What Are Bitcoins? Here Is An Overview
So, what are Bitcoins? Bitcoins are digital currencies that are traded on cryptocurrency exchange platforms; one of them is Bitcoin transactions. Bitcoin is just one of them, while others include Dogecoin, Ethereum, etc. Listed below are the points of differences which can make you understand better which way of investment to go for-
Gold is far more transparent than Bitcoin. In many countries, the borders cannot be crossed without special permission if you are carrying gold with yourself, so there is no way that it can be stolen or theft can occur. So likewise, you can decide which way to opt for investment.
- Volatilite Nature
As mentioned above, gold is not a volatile source of investment, whereas Bitcoin is. Bitcoin has still not become popular amongst the investors, whereas gold being kept as a way of investment has been coming forward as an age-old tradition.
- Central Bank
Central Bank also recognizes gold, and it is the currency of the Central Bank only, whereas Central Bank does not recognize Bitcoin.
- Liquidity purposes
There are times when we want to diversify our portfolio with something very liquid. In the case of Bitcoin, it is not that liquid, whereas gold is the best way to invest in case you want liquidity in the asset you are investing in.
- Point of utility
The utility of an asset helps them sustain their value in the future. The common point they have is that both of them are finite in number. Their availability is only limited. Also, both Bitcoin and gold are rare. Talking about Gold, it is one of the most precious forms of metals. Alternatively, when it comes to Bitcoins, it is one of the most popular forms of cryptocurrencies that can be traded using hundreds of exchange platforms.

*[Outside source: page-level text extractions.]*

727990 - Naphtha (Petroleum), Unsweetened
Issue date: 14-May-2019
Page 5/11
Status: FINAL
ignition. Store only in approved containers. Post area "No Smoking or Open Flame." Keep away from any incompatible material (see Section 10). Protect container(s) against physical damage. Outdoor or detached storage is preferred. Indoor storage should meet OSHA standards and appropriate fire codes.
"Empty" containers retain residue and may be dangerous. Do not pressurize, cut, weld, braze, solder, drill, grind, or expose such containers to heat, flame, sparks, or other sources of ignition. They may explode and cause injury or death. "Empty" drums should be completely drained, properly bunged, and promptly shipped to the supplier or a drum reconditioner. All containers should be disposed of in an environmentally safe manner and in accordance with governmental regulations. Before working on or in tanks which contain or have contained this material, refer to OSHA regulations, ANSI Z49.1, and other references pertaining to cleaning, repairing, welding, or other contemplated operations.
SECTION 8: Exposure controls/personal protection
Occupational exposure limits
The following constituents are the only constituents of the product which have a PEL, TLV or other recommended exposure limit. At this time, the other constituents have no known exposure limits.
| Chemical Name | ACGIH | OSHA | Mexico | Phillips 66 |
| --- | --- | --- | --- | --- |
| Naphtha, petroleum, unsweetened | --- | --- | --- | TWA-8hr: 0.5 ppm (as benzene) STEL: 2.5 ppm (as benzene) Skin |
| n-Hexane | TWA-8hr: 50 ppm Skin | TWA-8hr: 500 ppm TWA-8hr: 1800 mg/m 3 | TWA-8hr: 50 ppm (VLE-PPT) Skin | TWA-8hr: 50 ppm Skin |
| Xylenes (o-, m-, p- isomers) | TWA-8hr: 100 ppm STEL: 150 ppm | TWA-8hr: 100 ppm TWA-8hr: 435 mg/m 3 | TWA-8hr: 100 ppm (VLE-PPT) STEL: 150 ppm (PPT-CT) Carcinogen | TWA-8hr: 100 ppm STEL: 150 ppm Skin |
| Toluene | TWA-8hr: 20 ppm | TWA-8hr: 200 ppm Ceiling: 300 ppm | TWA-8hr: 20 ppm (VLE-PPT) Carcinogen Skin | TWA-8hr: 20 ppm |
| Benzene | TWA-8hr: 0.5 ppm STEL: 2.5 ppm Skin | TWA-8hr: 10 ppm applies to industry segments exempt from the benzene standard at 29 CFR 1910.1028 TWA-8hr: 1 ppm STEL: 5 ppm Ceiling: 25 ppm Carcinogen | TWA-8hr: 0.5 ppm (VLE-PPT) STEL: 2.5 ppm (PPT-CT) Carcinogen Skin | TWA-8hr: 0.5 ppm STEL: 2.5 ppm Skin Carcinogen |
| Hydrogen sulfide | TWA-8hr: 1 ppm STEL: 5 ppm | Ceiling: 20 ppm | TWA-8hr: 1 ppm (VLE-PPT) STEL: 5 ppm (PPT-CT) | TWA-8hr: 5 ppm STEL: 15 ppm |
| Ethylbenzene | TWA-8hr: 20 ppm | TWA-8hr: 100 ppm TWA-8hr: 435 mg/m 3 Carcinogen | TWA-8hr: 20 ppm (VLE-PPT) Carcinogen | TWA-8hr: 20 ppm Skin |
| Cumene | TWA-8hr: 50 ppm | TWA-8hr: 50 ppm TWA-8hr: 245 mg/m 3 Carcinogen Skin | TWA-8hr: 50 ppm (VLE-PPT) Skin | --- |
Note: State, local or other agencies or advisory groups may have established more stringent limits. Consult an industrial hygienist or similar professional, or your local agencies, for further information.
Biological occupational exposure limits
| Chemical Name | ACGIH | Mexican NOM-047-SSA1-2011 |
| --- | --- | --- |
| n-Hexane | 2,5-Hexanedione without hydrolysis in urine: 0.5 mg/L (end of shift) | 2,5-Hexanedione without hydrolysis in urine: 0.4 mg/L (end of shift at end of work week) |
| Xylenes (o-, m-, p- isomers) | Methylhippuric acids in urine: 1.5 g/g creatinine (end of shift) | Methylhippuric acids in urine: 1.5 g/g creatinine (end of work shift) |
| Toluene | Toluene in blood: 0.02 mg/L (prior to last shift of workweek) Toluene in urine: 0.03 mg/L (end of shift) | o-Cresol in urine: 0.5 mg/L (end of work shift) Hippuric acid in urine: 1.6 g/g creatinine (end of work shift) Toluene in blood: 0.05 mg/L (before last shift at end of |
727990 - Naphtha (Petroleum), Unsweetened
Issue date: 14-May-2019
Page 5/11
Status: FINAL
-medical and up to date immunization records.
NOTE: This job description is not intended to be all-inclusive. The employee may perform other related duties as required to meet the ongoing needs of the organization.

Gold and Bitcoin are equally good for investment purposes. Gold is better for conservative investors, whereas Bitcoin is better for investors willing to take risks. Each investor enters the market for investing with a different mindset. Their preferences are different. At the same time, most investors have one thing in common: they want to diversify their portfolios because they do not want to put all the balls in the same basket. Investors are still sceptical about whether to invest in crypto or not.
Bitcoin Mining has been banned in China, which results in even stricter regulations for crypto investors. If the investor can take that uncertainty, they go for crypto, but if not, they end up investing in gold as it provides a hedge against all the possible losses.
The above-mentioned few points while you are considering your decision for investing. Whereas everything comes down to your preference, you can ask yourself a few questions to gain some clarity: How much is your risk tolerance factor?
Whether you want the asset you should be investing in should be highly liquid or not? So these answers differ from person to person, so you can take the article of above-stated points and go on your judgments as well. Ensure following up with these mentioned above points so that you can make a right choice to invest in an ideal form of traded asset.